Please copy out every line in the entries that includes the word "controller".

Saved data entries:
┌──

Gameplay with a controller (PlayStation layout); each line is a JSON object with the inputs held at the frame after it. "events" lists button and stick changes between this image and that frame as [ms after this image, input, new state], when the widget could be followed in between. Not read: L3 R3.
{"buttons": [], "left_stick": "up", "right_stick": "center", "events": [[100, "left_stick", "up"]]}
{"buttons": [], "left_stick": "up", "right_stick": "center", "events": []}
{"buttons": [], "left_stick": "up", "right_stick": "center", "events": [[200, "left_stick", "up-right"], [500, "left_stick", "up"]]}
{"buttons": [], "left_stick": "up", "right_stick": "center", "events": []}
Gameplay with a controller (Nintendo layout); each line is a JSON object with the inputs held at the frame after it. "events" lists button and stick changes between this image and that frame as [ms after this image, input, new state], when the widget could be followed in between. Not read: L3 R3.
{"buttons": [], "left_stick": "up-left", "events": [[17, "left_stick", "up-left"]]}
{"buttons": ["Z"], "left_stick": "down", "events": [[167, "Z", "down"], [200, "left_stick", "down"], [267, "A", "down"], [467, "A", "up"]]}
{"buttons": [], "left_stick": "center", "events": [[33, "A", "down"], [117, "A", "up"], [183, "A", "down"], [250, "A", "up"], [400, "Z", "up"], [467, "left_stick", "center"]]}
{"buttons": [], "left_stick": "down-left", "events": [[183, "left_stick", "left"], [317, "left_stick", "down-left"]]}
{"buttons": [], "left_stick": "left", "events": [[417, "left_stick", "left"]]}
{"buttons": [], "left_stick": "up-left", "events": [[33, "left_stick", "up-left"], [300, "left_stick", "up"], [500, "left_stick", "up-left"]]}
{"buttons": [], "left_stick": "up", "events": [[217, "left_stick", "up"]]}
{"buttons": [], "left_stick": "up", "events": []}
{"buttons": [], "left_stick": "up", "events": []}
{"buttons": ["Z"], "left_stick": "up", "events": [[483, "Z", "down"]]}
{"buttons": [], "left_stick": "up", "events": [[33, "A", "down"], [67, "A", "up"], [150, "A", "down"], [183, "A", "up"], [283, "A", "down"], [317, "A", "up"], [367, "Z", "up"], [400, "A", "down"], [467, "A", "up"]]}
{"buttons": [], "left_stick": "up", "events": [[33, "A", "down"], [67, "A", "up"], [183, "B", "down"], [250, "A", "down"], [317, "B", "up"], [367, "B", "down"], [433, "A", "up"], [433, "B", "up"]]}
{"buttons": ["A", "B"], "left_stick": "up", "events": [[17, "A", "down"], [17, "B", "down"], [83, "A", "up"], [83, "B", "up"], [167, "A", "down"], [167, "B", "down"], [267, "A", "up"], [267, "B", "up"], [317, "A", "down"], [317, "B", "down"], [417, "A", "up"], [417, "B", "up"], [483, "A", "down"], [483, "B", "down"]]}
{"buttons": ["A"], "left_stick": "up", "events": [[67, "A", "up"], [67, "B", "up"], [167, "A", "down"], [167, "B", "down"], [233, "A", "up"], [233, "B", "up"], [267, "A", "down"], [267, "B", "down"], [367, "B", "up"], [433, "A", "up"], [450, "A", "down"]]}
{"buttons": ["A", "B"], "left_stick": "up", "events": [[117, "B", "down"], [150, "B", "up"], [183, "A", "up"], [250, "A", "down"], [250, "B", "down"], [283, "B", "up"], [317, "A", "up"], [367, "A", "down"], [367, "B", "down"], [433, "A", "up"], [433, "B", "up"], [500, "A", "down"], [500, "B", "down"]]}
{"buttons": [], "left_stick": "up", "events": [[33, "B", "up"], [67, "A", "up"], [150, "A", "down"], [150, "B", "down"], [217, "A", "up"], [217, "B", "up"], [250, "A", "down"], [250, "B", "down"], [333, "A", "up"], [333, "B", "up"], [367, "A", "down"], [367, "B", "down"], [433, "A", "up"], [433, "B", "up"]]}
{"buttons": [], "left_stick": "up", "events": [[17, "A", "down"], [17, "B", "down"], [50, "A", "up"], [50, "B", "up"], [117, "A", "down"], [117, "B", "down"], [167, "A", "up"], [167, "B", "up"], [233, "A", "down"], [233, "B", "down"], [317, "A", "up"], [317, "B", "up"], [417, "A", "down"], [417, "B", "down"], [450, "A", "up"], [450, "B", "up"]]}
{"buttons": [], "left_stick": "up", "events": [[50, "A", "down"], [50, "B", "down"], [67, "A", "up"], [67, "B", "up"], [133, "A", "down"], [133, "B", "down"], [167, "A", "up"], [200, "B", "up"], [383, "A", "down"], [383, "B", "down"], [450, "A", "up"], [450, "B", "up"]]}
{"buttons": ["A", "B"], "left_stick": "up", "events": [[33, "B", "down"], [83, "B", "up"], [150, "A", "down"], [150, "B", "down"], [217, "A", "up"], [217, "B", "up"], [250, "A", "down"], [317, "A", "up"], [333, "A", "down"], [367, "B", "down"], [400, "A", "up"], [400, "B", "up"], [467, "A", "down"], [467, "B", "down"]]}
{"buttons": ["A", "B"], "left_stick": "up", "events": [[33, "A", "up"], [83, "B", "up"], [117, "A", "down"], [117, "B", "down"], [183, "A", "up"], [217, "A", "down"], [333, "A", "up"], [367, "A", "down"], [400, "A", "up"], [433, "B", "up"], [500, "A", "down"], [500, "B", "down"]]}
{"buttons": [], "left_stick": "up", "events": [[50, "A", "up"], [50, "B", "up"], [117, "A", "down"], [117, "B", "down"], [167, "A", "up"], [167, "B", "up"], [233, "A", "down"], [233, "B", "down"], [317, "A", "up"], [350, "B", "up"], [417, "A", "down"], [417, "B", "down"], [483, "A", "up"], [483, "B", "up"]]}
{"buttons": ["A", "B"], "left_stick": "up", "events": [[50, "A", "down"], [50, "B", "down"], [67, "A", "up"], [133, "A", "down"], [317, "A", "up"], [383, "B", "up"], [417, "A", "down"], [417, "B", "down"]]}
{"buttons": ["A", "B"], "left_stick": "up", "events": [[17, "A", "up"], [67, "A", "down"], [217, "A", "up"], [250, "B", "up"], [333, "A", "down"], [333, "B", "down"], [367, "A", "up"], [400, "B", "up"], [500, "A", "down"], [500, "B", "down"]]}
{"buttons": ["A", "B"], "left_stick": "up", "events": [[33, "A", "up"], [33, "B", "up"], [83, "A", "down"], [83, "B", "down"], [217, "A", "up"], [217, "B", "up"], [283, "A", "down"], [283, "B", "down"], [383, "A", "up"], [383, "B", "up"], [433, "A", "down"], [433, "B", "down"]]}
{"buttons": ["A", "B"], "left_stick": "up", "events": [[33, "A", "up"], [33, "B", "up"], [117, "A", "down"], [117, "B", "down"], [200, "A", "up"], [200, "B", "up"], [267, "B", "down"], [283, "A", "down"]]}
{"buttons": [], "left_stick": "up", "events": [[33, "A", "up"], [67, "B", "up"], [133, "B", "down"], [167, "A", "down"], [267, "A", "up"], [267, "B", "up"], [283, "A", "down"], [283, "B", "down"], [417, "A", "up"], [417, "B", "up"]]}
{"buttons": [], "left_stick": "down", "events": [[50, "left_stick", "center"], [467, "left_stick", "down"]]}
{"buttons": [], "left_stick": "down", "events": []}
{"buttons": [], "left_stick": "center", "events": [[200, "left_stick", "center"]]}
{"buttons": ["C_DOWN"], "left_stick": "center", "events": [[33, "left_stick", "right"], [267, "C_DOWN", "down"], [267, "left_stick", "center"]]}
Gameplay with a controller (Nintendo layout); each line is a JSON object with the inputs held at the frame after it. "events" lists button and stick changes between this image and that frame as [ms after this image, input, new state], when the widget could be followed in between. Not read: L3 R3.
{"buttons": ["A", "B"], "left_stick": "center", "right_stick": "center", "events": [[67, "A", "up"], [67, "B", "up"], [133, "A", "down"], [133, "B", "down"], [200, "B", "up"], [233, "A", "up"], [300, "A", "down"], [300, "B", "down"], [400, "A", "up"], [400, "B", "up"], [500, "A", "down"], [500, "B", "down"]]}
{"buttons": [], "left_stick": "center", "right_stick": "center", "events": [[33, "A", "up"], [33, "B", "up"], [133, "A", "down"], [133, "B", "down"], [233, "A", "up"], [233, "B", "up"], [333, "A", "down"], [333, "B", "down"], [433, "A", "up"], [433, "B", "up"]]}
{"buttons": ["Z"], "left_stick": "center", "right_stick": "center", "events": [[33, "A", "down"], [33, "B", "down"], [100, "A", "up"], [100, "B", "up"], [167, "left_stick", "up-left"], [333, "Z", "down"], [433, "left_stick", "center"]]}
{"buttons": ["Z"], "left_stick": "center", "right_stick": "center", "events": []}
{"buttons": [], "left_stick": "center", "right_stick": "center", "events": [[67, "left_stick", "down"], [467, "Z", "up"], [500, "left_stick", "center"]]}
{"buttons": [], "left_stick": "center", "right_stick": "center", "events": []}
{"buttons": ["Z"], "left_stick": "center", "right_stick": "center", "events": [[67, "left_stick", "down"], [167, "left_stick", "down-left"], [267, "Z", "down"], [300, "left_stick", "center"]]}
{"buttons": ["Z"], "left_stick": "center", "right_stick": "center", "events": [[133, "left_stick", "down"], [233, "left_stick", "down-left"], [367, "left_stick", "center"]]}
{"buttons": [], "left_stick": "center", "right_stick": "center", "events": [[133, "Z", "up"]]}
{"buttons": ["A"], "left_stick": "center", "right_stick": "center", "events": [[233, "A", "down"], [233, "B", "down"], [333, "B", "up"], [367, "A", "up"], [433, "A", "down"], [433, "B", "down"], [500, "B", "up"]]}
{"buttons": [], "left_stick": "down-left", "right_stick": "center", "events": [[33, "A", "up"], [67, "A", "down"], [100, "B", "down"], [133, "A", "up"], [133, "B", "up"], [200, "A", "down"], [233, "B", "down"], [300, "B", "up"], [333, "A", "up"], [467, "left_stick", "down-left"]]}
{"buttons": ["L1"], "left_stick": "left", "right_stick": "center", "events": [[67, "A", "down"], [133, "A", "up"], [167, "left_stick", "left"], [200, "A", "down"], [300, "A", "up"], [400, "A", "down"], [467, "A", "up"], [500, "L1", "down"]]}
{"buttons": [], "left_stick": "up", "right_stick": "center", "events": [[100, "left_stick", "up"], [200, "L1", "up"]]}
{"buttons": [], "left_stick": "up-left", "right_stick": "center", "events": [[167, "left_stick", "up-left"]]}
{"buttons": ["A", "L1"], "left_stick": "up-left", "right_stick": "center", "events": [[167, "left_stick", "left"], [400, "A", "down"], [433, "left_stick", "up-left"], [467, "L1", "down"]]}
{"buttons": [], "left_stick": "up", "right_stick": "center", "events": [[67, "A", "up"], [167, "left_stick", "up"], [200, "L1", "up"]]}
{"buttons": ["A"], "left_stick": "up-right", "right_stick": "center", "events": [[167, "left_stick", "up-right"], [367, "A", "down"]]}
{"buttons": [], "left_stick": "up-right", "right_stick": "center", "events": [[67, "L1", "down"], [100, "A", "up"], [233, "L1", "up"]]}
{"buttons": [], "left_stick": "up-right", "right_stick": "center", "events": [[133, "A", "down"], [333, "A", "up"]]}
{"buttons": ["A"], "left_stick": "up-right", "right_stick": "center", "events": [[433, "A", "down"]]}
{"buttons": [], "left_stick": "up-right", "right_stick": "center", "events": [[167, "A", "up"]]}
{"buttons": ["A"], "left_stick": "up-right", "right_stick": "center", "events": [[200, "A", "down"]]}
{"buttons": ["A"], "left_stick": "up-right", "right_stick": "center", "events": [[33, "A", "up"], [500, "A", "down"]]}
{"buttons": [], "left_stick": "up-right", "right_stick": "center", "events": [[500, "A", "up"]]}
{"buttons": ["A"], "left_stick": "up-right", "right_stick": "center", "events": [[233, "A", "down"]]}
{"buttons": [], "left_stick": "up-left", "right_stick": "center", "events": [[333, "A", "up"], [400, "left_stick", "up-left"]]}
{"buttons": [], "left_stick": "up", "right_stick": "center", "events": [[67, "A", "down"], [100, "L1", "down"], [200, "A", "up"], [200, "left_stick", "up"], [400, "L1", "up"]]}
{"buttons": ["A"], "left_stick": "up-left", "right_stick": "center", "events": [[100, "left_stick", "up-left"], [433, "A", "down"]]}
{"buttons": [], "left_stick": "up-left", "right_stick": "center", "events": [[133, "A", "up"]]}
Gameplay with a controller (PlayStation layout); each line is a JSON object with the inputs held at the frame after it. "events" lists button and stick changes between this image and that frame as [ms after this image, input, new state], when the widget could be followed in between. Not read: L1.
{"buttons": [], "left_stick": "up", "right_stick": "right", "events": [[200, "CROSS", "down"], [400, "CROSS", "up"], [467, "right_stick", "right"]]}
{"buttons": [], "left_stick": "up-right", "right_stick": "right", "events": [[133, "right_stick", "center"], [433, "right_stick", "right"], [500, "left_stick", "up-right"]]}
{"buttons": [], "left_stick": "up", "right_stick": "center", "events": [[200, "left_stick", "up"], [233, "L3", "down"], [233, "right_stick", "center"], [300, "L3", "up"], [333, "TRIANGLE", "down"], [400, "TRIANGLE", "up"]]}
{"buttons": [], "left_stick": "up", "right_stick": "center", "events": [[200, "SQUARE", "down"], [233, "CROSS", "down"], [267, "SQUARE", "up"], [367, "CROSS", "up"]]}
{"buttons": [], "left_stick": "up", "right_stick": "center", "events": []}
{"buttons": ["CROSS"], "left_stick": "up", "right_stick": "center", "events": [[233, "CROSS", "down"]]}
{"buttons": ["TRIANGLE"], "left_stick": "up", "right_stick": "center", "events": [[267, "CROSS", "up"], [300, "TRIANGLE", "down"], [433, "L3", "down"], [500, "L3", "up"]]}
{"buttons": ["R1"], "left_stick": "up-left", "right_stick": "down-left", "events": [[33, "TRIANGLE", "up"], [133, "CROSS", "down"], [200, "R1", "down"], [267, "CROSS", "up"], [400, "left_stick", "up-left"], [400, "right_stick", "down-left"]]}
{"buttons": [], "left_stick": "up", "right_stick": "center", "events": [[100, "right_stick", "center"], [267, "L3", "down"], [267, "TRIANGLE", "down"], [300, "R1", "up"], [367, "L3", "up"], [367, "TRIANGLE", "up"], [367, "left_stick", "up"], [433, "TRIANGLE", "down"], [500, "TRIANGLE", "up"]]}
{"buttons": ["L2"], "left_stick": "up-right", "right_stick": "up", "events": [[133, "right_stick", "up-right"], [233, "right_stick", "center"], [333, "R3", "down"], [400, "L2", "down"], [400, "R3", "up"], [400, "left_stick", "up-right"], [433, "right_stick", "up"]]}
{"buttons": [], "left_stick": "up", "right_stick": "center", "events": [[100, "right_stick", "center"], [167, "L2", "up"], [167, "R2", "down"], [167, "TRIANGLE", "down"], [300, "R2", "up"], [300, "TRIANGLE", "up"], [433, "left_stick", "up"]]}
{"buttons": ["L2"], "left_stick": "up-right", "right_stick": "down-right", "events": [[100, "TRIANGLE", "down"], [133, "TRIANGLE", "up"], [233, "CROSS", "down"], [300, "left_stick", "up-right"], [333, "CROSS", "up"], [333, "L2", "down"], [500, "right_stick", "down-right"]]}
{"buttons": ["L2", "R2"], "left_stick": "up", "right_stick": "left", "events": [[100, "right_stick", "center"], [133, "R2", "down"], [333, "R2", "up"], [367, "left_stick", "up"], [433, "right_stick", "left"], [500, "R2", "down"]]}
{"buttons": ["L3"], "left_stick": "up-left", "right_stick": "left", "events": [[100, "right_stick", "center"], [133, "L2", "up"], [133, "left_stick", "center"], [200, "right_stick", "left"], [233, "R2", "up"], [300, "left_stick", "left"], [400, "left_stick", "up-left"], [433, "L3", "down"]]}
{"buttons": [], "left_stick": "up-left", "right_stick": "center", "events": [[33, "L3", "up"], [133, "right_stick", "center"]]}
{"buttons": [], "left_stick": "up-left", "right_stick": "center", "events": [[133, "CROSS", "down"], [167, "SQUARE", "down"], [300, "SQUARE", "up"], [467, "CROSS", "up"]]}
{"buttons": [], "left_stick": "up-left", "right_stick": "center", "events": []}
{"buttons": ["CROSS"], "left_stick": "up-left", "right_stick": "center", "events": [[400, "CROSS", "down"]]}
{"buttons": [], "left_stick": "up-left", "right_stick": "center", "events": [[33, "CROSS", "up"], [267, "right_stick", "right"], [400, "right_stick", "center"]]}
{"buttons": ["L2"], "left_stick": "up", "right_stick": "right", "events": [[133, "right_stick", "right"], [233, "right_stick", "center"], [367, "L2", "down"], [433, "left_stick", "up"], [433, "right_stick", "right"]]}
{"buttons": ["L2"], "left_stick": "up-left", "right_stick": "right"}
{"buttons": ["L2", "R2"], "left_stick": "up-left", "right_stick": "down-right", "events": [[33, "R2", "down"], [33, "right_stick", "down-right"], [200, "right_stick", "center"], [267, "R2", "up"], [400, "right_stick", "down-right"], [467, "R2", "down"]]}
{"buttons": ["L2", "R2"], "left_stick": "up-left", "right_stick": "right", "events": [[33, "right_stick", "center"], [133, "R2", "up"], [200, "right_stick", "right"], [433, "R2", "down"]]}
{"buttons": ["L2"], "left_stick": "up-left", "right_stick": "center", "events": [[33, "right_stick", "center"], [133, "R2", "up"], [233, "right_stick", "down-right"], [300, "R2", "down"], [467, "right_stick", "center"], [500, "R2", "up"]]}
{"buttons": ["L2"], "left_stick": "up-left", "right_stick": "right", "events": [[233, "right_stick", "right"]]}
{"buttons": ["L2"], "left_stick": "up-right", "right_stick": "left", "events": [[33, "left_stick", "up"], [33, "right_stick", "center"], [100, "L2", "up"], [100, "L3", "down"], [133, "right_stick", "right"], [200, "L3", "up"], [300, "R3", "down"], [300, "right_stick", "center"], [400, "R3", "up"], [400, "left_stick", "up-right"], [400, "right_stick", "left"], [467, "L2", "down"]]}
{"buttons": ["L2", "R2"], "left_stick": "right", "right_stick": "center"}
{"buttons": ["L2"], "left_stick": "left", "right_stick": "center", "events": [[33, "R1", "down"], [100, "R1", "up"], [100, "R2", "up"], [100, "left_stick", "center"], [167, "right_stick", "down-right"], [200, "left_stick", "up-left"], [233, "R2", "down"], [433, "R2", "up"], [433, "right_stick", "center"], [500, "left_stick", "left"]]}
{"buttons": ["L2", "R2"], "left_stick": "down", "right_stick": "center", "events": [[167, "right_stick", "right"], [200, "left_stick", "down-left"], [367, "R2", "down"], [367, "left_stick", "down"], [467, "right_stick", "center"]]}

└──

Task answer:
Gameplay with a controller (PlayStation layout); each line is a JSON object with the inputs held at the frame after it. "events" lists button and stick changes between this image and that frame as [ms after this image, input, new state], when the widget could be followed in between. Not read: L3 R3.
Gameplay with a controller (Nintendo layout); each line is a JSON object with the inputs held at the frame after it. "events" lists button and stick changes between this image and that frame as [ms after this image, input, new state], when the widget could be followed in between. Not read: L3 R3.
Gameplay with a controller (Nintendo layout); each line is a JSON object with the inputs held at the frame after it. "events" lists button and stick changes between this image and that frame as [ms after this image, input, new state], when the widget could be followed in between. Not read: L3 R3.
Gameplay with a controller (PlayStation layout); each line is a JSON object with the inputs held at the frame after it. "events" lists button and stick changes between this image and that frame as [ms after this image, input, new state], when the widget could be followed in between. Not read: L1.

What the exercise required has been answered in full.